* BEGIN SELECTION *

R/twoStageTMLE.R
In twoStageDesignTMLE: Targeted Maximum Likelihood Estimation for Two-Stage Study Design

Documented in twoStageTMLE

#' twoStageTMLE
#'
#' Inverse probability of censoring weighted TMLE for evaluating
#' parameters when the full set of covariates is available on only
#' a subset of observations.
#' 
#' @param Y outcome
#' @param A binary treatment indicator
#' @param W covariate matrix observed on everyone
#' @param Delta.W binary indicator of missing second stage covariates
#' @param W.stage2 matrix of second stage covariates observed on subset
#'  of observations
#' @param Z optional mediator of treatment effect for evaluating a
#'  controlled direct effect
#' @param Delta binary indicator of missing value for outcome \code{Y}
#' @param pi optional vector of missingness probabilities for \code{W.stage2}
#' @param piform parametric regression formula for estimating \code{pi}
#' @param pi.SL.library super learner library for estimating \code{pi}
#' @param V.pi number of cross validation folds for estimating \code{pi} 
#'  using super learner
#' @param pi.discreteSL Use discrete super learning when \code{TRUE}, otherwise
#'  ensemble super learning
#' @param condSetNames Variables to include as predictors of missingness
#'  in \code{W.stage2}, any combination of \code{Y, A}, and either \code{W} (for all 
#'  covariates in \code{W}), or individual covariate names in \code{W}
#' @param id Identifier of independent units of observation, e.g., clusters
#' @param Q.family Regression family for the outcome
#' @param augmentW When \code{TRUE} include predicted values for the outcome
#'  the set of covariates used to model the propensity score 
#' @param augW.SL.library super learner library for preliminary outcome
#' regression model (ignored when \code{augmentW} is \code{FALSE})
#' @param rareOutcome When \code{TRUE} specifies less ambitious SL for Q in call
#' to \code{tmle} (discreteSL, glm, glmnet, bart library, \code{V=20})
#' @param verbose When \code{TRUE} prints informational messages 
#' @param ... other parameters passed to the tmle function (not checked)

* END SELECTION *
* BEGIN STORED DATA *

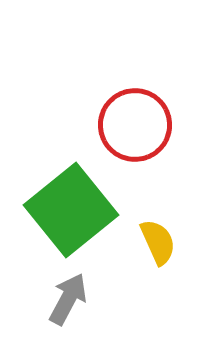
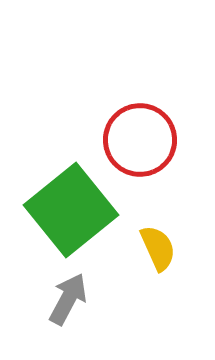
red circle: moved 5 px right, 15 px down
yellow semicircle: moved 6 px down
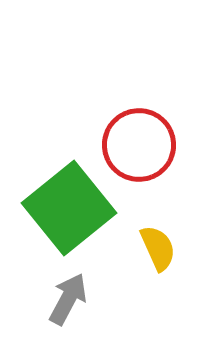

* END STORED DATA *

§ TASK INSTRUCTIONS
(A) Can you set down, word for word, the part of the twoStageTMLE documentation from "#' @param rareOutcome" up to and including "function (not checked)"?
(B) Does the twoStageTMLE documentation support each statement below? Answer yes or no for each, and quote the words that decide it.
(i) The parameter A is a binary treatment indicator.
(ii) The covariate matrix W is observed on only a subset of observations.
(iii) The other parameters passed through ... to the tmle function are checked first.
(C) How would the twoStageTMLE documentation go on after its final line? Continue it from there.

§ THE RESULTS
(A)
#' @param rareOutcome When \code{TRUE} specifies less ambitious SL for Q in call
#' to \code{tmle} (discreteSL, glm, glmnet, bart library, \code{V=20})
#' @param verbose When \code{TRUE} prints informational messages 
#' @param ... other parameters passed to the tmle function (not checked)

(B)
(i) Yes: "A binary treatment indicator"
(ii) No: "covariate matrix observed on everyone"
(iii) No: "other parameters passed to the tmle function (not checked)"

(C)
#'
#' @return object of class 'twoStageTMLE'.
#' \item{tmle}{Treatment effect estimates and summary information}
#' \item{twoStage}{IPCW weight estimation summary, \code{pi} are the probabilities,
#' \code{coef} are SL weights or coefficients from glm fit, \code{type} of
#' estimation procedure, \code{discreteSL} flag indicating whether discrete
#' super learning was used}
#' \item{augW}{Matrix of predicted outcomes based on stage 1 covariates only}
#'
#' @examples
#' n <- 1000
#' W1 <- rnorm(n)
#' W2 <- rnorm(n)
#' W3 <- rnorm(n)
#' A <- rbinom(n, 1, plogis(-1 + .2*W1 + .3*W2 + .1*W3))
#' Y <- 10 + A + W1 + W2 + A*W1 + W3 + rnorm(n)
#' d <- data.frame(Y, A, W1, W2, W3)

#' # Set 400 with data on W3, more likely if W1 > 1
#' n.sample <- 400
#' p.sample <- 0.5 + .2*(W1 > 1)
#' rows.sample <- sample(1:n, size = n.sample, p = p.sample)
#' Delta.W <- rep(0,n)
#' Delta.W[rows.sample] <- 1
#' W3.stage2 <- cbind(W3 = W3[Delta.W==1])
#' #1. specify parametric models and do not augment W (fast, but not recommended)
#' result1 <- twoStageTMLE(Y=Y, A=A, W=cbind(W1, W2), Delta.W = Delta.W, 
#'    W.stage2 = W3.stage2, piform = "Delta.W~ I(W1 > 0)", V.pi= 5,verbose = TRUE, 
#'    Qform = "Y~A+W1",gform="A~W1 + W2 +W3", augmentW = FALSE)
#' summary(result1)
#' \donttest{
#' #2. specify a parametric model for conditional missingness probabilities (pi)
#' #   and use default values to estimate marginal effect using \code{tmle}
#' result2 <- twoStageTMLE(Y=Y, A=A, W=cbind(W1, W2), Delta.W = Delta.W, 
#'      W.stage2 = cbind(W3)[Delta.W == 1], piform = "Delta.W~ I(W1 > 0)", 
#'      V.pi= 5,verbose = TRUE)
#' result2
#' }
#' @seealso
#' * [tmle::tmle()] for details on customizing the estimation procedure
#' * [twoStageTMLEmsm()] for estimating conditional effects
#' * S Rose and MJ van der Laan. A Targeted Maximum Likelihood Estimator for 
#' Two-Stage Designs. \emph{Int J Biostat.} 2011 Jan 1; 7(1): 17.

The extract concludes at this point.